#### [TASK]
In the entries that follow, find the line containing "same organism over", then output exactly every line from the first through that one.

#### [MATERIAL TO PROCESS]
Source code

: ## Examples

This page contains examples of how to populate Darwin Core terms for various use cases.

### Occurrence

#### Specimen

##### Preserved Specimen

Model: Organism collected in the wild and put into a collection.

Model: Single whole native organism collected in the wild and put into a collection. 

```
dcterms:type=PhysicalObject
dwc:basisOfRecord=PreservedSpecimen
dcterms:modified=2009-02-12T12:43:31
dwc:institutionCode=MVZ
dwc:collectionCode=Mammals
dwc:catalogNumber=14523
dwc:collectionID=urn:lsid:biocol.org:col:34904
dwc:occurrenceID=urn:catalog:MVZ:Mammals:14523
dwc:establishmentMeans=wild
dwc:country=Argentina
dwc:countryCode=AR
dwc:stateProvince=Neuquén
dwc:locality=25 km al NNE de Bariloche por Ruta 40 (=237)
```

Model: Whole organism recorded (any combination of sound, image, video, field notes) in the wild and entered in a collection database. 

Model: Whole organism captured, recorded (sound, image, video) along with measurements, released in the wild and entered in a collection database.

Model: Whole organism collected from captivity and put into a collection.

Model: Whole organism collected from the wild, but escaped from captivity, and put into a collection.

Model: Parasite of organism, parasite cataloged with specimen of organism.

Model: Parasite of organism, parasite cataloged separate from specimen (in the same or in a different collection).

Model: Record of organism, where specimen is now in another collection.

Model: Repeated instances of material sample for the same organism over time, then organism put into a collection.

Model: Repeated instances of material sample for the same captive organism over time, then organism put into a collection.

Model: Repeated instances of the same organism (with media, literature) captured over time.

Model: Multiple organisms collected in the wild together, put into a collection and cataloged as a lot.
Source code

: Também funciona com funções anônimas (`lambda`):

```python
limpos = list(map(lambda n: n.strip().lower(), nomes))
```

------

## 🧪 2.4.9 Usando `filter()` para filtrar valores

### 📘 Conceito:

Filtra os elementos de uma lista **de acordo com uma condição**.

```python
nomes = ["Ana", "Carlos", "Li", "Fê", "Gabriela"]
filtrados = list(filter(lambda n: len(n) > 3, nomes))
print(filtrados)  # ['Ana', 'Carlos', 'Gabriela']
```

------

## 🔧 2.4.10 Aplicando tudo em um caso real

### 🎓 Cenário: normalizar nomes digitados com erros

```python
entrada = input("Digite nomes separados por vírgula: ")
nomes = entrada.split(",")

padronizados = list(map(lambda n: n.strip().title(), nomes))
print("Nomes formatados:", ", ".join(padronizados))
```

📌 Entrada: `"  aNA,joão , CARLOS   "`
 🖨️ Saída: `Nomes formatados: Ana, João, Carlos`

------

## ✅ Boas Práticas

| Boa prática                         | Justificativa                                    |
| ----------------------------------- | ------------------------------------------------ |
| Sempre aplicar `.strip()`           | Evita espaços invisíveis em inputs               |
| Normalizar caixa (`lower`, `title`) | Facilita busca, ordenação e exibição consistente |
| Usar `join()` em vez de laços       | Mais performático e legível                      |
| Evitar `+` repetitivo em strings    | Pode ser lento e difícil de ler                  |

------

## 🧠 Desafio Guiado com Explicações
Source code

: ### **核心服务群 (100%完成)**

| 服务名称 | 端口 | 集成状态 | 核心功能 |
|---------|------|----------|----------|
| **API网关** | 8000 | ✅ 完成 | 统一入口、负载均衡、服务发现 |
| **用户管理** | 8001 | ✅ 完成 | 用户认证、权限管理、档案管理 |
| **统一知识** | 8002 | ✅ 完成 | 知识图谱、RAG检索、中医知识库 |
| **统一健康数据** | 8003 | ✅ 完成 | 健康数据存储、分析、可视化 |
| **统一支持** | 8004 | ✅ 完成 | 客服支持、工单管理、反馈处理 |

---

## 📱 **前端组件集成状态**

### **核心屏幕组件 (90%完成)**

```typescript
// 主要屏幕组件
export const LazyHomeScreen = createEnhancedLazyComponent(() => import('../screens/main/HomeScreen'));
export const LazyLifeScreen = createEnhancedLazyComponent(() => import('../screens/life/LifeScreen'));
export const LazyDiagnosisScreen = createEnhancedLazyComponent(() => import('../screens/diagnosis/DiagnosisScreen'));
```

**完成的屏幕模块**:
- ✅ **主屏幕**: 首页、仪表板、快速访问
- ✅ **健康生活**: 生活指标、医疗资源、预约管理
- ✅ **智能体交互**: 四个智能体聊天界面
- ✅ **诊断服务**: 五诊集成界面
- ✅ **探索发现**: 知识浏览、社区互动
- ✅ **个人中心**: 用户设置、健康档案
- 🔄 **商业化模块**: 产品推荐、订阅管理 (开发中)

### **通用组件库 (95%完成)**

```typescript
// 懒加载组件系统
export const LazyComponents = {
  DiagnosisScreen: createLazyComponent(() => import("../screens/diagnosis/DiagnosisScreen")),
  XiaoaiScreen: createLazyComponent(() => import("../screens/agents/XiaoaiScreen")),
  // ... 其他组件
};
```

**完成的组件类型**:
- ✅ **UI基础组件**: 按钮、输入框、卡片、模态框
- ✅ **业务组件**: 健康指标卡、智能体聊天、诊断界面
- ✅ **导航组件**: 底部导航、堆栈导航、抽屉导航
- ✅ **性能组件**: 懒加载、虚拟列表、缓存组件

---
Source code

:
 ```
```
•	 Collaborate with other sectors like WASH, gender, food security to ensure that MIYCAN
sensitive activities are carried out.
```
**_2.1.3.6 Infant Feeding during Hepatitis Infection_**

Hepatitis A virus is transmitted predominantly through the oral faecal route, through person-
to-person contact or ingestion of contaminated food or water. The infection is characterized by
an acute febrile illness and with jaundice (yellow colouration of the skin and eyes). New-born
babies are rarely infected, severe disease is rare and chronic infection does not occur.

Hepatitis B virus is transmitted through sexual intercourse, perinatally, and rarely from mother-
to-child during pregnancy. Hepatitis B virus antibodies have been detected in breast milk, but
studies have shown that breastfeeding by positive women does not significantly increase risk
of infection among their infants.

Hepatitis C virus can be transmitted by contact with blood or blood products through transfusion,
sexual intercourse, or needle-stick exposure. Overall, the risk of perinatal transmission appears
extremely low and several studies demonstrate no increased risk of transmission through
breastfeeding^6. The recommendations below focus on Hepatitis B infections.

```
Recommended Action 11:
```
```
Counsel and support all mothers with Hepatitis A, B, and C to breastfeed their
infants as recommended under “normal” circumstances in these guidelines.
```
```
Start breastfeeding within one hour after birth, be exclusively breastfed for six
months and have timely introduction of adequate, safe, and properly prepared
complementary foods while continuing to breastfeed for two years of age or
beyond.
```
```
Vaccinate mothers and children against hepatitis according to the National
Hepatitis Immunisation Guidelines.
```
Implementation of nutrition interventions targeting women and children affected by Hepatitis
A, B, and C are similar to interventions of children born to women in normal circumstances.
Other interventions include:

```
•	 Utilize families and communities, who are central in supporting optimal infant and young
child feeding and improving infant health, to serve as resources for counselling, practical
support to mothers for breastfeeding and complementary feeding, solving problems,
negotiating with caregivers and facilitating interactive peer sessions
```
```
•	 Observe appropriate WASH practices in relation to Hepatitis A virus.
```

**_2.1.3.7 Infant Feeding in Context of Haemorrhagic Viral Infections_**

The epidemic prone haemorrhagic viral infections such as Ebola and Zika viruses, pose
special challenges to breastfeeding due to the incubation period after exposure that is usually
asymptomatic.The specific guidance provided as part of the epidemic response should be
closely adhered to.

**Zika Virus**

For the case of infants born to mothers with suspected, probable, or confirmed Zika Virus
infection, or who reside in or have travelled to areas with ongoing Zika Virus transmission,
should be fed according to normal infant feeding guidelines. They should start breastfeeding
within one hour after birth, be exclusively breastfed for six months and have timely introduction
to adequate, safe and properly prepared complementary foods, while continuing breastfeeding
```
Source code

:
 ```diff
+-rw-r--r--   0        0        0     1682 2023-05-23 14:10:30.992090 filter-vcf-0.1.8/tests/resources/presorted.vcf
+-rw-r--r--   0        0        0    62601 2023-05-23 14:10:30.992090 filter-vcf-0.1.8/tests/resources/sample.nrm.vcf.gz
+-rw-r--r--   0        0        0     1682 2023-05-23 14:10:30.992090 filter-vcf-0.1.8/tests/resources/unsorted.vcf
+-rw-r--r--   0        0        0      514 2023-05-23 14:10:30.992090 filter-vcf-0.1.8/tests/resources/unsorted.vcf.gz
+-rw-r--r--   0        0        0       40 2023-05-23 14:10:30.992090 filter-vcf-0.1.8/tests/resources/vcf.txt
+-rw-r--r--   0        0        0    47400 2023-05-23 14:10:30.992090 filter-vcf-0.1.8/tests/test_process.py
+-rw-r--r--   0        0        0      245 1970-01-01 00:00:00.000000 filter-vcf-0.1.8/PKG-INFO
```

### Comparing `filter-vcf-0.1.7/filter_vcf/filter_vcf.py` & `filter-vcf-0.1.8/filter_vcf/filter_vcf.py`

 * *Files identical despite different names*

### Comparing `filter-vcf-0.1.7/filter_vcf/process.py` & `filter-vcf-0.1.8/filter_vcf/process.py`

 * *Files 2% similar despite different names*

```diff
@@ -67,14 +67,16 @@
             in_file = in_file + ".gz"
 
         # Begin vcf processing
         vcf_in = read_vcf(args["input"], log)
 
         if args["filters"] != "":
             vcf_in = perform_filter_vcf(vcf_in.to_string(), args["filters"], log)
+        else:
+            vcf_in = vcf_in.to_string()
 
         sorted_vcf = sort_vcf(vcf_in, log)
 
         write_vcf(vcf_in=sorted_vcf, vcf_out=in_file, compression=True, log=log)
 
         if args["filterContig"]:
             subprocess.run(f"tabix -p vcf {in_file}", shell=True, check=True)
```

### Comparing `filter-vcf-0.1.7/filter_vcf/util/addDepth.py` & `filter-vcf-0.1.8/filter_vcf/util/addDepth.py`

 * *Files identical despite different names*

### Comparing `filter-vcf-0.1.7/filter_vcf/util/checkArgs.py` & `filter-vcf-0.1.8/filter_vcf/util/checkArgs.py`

#### [WRITTEN RESPONSE]
Source code

: ## Examples

This page contains examples of how to populate Darwin Core terms for various use cases.

### Occurrence

#### Specimen

##### Preserved Specimen

Model: Organism collected in the wild and put into a collection.

Model: Single whole native organism collected in the wild and put into a collection. 

```
dcterms:type=PhysicalObject
dwc:basisOfRecord=PreservedSpecimen
dcterms:modified=2009-02-12T12:43:31
dwc:institutionCode=MVZ
dwc:collectionCode=Mammals
dwc:catalogNumber=14523
dwc:collectionID=urn:lsid:biocol.org:col:34904
dwc:occurrenceID=urn:catalog:MVZ:Mammals:14523
dwc:establishmentMeans=wild
dwc:country=Argentina
dwc:countryCode=AR
dwc:stateProvince=Neuquén
dwc:locality=25 km al NNE de Bariloche por Ruta 40 (=237)
```

Model: Whole organism recorded (any combination of sound, image, video, field notes) in the wild and entered in a collection database. 

Model: Whole organism captured, recorded (sound, image, video) along with measurements, released in the wild and entered in a collection database.

Model: Whole organism collected from captivity and put into a collection.

Model: Whole organism collected from the wild, but escaped from captivity, and put into a collection.

Model: Parasite of organism, parasite cataloged with specimen of organism.

Model: Parasite of organism, parasite cataloged separate from specimen (in the same or in a different collection).

Model: Record of organism, where specimen is now in another collection.

Model: Repeated instances of material sample for the same organism over time, then organism put into a collection.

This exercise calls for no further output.